While the Philippine outsourcing industry has been responsible of generating over 600,000 jobs, the dream of creating more jobs sufficient for the country’s many jobless have a limit according to the ADB. The normal route of a country to reach a service economy where outsourcing industry is the dominant employer is a path started from the agricultural sector reducing its size when industry grows substantially. And from an industrial economy being transformed again when more jobs are generated in services. Can the Philippine bypass the industrial phase of its economic development? This is the case the ADB believes is not possible. But the debate continues.
From BusinessWorld Philippines
September 06, 2012
ADB economist downplays BPOs as ‘savior’ of economy
DAVAO CITY — While business process outsourcing (BPO) is regarded as a sunshine industry, it could also be a testament of the country’s lack of product diversification and a services-reliant economy, an economist at the Asian Development Bank told local business leaders.
“Don’t believe the BPO is the savior of the economy,” Noro Usui, senior country economist of the Bank, said during the 8th general membership meeting of the Davao City Chamber of Commerce and Industry last Friday, Aug. 31.
While the BPO industry creates jobs, “its impact is limited given the scale of utilized workforce and its bias toward educated labor.” But Mr. Usui did say that the outsourcing business is more than the dominant contact center industry as it also involves other sectors such as animation, transcription and software development.

============

**Brief 1:**
Repeat a passage from the article on outsourcing, starting at the words "From BusinessWorld Philippines" and stopping after "local business leaders.".
**Brief 2:**
Answer these from the article on outsourcing:
(a) How many jobs has the Philippine outsourcing industry generated?
(b) What is the name and title of the Asian Development Bank economist who spoke in Davao City?
(c) Besides contact centers, which sectors does the outsourcing business involve?
The data after the text isn't needed.

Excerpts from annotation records
============

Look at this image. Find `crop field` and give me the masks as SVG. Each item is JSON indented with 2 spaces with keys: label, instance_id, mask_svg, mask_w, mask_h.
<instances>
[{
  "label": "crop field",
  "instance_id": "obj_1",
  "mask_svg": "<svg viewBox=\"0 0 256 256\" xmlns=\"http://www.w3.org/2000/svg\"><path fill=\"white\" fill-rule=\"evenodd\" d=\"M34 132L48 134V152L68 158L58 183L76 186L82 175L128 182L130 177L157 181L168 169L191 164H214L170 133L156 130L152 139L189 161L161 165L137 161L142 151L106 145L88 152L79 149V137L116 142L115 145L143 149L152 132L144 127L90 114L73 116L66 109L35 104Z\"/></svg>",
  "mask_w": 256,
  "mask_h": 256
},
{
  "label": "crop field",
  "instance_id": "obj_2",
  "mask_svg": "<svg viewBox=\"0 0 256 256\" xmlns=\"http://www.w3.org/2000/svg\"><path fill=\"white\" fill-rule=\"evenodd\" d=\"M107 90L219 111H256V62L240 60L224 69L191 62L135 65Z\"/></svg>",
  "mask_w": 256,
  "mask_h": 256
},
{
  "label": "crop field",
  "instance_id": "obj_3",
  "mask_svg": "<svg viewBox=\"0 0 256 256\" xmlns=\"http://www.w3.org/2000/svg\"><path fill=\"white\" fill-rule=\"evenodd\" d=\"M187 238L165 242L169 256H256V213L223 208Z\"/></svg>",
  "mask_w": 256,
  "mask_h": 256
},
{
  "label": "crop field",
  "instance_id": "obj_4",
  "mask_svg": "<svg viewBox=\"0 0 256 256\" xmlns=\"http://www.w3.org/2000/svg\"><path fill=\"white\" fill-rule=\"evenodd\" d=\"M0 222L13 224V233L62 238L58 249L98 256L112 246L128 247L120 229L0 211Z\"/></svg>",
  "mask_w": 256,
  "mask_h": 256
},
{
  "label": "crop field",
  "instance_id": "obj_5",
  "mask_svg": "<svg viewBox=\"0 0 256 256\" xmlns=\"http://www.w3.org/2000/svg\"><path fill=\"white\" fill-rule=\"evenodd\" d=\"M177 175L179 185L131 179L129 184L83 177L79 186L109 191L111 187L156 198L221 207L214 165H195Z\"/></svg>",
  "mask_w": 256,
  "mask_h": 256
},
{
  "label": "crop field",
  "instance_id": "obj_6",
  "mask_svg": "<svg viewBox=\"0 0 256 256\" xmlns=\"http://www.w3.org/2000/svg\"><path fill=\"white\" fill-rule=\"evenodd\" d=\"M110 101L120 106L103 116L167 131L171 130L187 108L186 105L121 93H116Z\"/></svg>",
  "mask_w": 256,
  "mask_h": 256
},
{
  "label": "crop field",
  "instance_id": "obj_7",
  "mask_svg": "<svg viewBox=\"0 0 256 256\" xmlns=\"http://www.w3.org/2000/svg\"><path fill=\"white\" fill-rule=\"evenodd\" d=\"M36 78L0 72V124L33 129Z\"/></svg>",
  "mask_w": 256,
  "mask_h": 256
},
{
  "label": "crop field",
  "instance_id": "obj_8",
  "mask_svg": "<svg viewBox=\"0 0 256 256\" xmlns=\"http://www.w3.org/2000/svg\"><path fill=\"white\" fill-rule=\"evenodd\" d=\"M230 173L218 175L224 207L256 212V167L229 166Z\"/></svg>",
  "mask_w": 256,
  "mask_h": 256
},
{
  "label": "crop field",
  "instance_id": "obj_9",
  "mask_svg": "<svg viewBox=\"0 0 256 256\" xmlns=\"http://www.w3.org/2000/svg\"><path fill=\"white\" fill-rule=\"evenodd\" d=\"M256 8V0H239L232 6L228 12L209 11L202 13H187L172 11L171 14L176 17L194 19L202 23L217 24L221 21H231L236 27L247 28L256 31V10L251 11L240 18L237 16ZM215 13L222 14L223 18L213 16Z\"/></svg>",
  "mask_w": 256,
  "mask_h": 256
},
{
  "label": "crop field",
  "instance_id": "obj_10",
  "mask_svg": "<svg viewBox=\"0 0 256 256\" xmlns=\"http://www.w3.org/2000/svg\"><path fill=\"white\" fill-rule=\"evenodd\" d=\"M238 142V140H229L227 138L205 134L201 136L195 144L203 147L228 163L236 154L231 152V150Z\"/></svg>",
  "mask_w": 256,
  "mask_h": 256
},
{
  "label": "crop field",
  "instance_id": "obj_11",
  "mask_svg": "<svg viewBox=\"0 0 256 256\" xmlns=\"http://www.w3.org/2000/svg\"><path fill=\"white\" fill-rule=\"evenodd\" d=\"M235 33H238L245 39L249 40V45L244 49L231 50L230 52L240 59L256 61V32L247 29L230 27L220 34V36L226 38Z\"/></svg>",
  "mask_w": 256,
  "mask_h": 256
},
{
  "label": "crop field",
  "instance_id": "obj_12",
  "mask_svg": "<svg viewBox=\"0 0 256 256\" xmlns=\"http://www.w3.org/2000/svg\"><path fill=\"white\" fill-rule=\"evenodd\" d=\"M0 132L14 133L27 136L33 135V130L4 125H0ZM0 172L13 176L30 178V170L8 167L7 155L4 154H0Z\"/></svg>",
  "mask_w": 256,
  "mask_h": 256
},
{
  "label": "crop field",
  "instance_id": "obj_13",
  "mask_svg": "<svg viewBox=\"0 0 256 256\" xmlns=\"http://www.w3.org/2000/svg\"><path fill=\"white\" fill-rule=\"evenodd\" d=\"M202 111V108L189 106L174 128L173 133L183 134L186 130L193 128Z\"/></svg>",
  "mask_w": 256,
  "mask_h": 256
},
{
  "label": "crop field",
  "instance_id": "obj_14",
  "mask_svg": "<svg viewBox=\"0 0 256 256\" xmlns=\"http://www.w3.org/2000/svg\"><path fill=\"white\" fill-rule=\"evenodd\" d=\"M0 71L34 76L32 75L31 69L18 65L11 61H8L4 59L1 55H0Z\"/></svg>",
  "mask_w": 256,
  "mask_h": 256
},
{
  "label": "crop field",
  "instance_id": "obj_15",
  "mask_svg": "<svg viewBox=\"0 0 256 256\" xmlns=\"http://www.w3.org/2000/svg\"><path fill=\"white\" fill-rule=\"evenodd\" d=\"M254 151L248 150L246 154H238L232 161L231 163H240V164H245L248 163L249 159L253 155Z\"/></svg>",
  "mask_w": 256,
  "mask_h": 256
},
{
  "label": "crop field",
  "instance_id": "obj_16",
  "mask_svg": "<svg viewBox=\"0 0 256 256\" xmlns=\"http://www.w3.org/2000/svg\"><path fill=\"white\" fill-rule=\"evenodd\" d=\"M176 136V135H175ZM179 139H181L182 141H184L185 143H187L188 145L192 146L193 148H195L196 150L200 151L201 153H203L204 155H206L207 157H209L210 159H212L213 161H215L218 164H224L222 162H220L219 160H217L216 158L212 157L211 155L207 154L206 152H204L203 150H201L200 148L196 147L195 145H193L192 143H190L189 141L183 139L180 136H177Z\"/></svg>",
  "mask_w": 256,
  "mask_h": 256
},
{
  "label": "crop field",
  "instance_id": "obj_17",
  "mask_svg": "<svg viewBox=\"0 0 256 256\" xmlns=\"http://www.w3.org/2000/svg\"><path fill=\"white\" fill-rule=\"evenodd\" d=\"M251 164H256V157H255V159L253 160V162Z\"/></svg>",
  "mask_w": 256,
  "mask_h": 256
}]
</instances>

============

**Correct result 1:**
From BusinessWorld Philippines
September 06, 2012
ADB economist downplays BPOs as ‘savior’ of economy
DAVAO CITY — While business process outsourcing (BPO) is regarded as a sunshine industry, it could also be a testament of the country’s lack of product diversification and a services-reliant economy, an economist at the Asian Development Bank told local business leaders.

**Correct result 2:**
(a) Over 600,000 jobs.
(b) Noro Usui, senior country economist.
(c) Animation, transcription and software development.